At 19:27 UTC on July 27th, 2023, changes to routing policies in our Chicago data center began the process of being rolled out. These changes were intended to implement updates to the networking configuration in that location and had previously been successfully tested at other sites. Due to considerations specific to Chicago, these changes unintentionally caused a drop in network traffic upon their completion at 19:27 UTC, launching a flood of alerts in our monitoring system as well as multiple reports of connectivity issues from affected customers. Upon viewing the sudden impact, our network administrators immediately began investigating the source of the issue.
At 20:47 UTC, it was determined that the implemented changes were the source of the incident, and a rollback of these changes was quickly initiated. These actions resulted in a rapid recovery of networking performance as well as confirmations being received from customers reporting that the situation had already improved. Our incident response team was formally organized at this same time and began investigation into the reason why these changes caused this event to occur. Despite the impact of this incident appearing to have been quickly mitigated, a status page was created at 20:22 UTC in order to inform customers of the issue.

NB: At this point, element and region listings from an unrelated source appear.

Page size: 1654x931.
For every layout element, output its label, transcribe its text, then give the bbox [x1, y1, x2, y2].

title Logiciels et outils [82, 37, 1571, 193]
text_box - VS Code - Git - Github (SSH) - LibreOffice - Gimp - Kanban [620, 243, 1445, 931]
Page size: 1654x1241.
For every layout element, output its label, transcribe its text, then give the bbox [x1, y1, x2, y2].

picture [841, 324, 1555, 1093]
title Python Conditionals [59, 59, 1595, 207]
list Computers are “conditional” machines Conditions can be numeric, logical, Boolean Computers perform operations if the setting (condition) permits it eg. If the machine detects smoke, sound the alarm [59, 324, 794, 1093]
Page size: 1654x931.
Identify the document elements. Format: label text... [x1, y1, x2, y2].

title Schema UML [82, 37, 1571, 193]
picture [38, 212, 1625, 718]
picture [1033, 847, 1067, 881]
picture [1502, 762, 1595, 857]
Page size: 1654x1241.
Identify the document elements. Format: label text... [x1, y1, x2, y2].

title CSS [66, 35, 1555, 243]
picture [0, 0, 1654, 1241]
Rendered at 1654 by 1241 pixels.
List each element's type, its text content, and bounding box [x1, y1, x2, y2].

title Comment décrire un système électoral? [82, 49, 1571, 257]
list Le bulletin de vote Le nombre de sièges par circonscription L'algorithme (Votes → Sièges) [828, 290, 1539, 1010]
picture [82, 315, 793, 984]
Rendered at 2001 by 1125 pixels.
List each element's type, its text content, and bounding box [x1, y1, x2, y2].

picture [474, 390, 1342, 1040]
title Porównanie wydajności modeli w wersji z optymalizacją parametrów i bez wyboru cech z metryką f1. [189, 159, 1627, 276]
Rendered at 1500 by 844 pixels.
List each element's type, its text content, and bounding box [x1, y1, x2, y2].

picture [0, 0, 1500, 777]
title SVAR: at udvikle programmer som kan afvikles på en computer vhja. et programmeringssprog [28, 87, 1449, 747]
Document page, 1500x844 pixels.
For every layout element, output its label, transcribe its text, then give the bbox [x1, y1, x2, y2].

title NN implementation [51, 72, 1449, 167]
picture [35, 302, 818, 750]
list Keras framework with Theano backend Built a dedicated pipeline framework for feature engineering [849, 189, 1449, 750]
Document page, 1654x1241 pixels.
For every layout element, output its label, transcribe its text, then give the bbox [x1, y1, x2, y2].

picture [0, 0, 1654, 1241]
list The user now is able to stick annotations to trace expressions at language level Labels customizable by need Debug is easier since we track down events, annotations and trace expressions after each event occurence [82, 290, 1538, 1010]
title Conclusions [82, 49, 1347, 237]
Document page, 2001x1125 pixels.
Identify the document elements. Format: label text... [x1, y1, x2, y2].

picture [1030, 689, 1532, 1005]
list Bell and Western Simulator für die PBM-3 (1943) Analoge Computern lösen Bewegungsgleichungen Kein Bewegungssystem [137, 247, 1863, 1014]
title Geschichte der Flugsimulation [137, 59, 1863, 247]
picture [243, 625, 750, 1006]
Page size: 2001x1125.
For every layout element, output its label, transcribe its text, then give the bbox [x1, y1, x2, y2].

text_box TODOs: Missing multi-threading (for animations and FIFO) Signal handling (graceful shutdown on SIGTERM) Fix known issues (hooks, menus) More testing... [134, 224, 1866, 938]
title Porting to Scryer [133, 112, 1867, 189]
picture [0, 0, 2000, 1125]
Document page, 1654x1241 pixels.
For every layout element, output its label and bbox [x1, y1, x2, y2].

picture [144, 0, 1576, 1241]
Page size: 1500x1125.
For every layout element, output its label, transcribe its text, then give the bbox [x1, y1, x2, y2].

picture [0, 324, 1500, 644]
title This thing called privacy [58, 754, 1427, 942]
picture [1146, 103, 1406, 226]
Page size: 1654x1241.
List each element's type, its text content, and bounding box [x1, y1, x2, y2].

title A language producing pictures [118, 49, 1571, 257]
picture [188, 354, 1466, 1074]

At 20:50 UTC, traffic levels were seen continuing to improve, and the issue was placed in a monitoring status to ensure that no further impact was seen. The incident was considered resolved at 21:02 UTC once no additional alerts had been seen for an extended period and our administrators determined that no other configurations had been negatively impacted by the rollback.
Our administrators have identified the root cause of this incident and what location-specific adjustments to the intended changes are required to prevent further disruptions during its required implementation.